* PROBLEM REQUIREMENTS
Make an exact copy of each entry, leaving out every picture.

* SOURCE MATERIAL
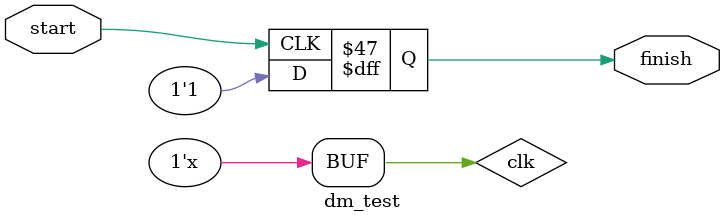
<source format=v>
`timescale 1ns/ 1ns

module dm_test(start, finish);
    input start;
    output reg finish;

    // tested module I/O
    reg clk, we;
    reg [31:0] din;
    reg [13:0] addr;
    wire [31:0] dout;

    // local variables
    integer i;
    parameter base = 9;

    dm_12k dm1 (
        .clk(clk),
        .we(we),
        .din(din),
        .addr(addr),
        .dout(dout)
    );

    initial begin
        finish = 0; clk = 0;
    end

always @(posedge start) begin
        $display(" *DM test started.");
        
        
        $display("    Write test.");
        we = 1;
        for (i=0;i<10;i=i+1) begin
            addr = i*4;
            din = base**i;
            #10
            $display("      test(#%d):dm[%d]<-%h == %h",i, addr, din, dout);
            if(~(din === dout)) $display("Assertion Error");
        end

        $display("    Read test.");
        we = 0;
        for (i=0;i<10;i=i+1) begin
            addr = (9-i)*4;
            din = 0;
            #10
            $display("      test(#%d):dm[%d]->%h == %h",i, addr, dout, base**(9-i));
            if(~(base**(9-i) === dout)) $display("Assertion Error");
        end

        $display(" *DM test finished.");
        finish = 1;
    end

    always begin
        #5 clk = ~clk;
    end

endmodule
</source>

* RESPONSE AREA
<source format=v>
`timescale 1ns/ 1ns

module dm_test(start, finish);
    input start;
    output reg finish;

    // tested module I/O
    reg clk, we;
    reg [31:0] din;
    reg [13:0] addr;
    wire [31:0] dout;

    // local variables
    integer i;
    parameter base = 9;

    dm_12k dm1 (
        .clk(clk),
        .we(we),
        .din(din),
        .addr(addr),
        .dout(dout)
    );

    initial begin
        finish = 0; clk = 0;
    end

always @(posedge start) begin
        $display(" *DM test started.");
        
        
        $display("    Write test.");
        we = 1;
        for (i=0;i<10;i=i+1) begin
            addr = i*4;
            din = base**i;
            #10
            $display("      test(#%d):dm[%d]<-%h == %h",i, addr, din, dout);
            if(~(din === dout)) $display("Assertion Error");
        end

        $display("    Read test.");
        we = 0;
        for (i=0;i<10;i=i+1) begin
            addr = (9-i)*4;
            din = 0;
            #10
            $display("      test(#%d):dm[%d]->%h == %h",i, addr, dout, base**(9-i));
            if(~(base**(9-i) === dout)) $display("Assertion Error");
        end

        $display(" *DM test finished.");
        finish = 1;
    end

    always begin
        #5 clk = ~clk;
    end

endmodule
</source>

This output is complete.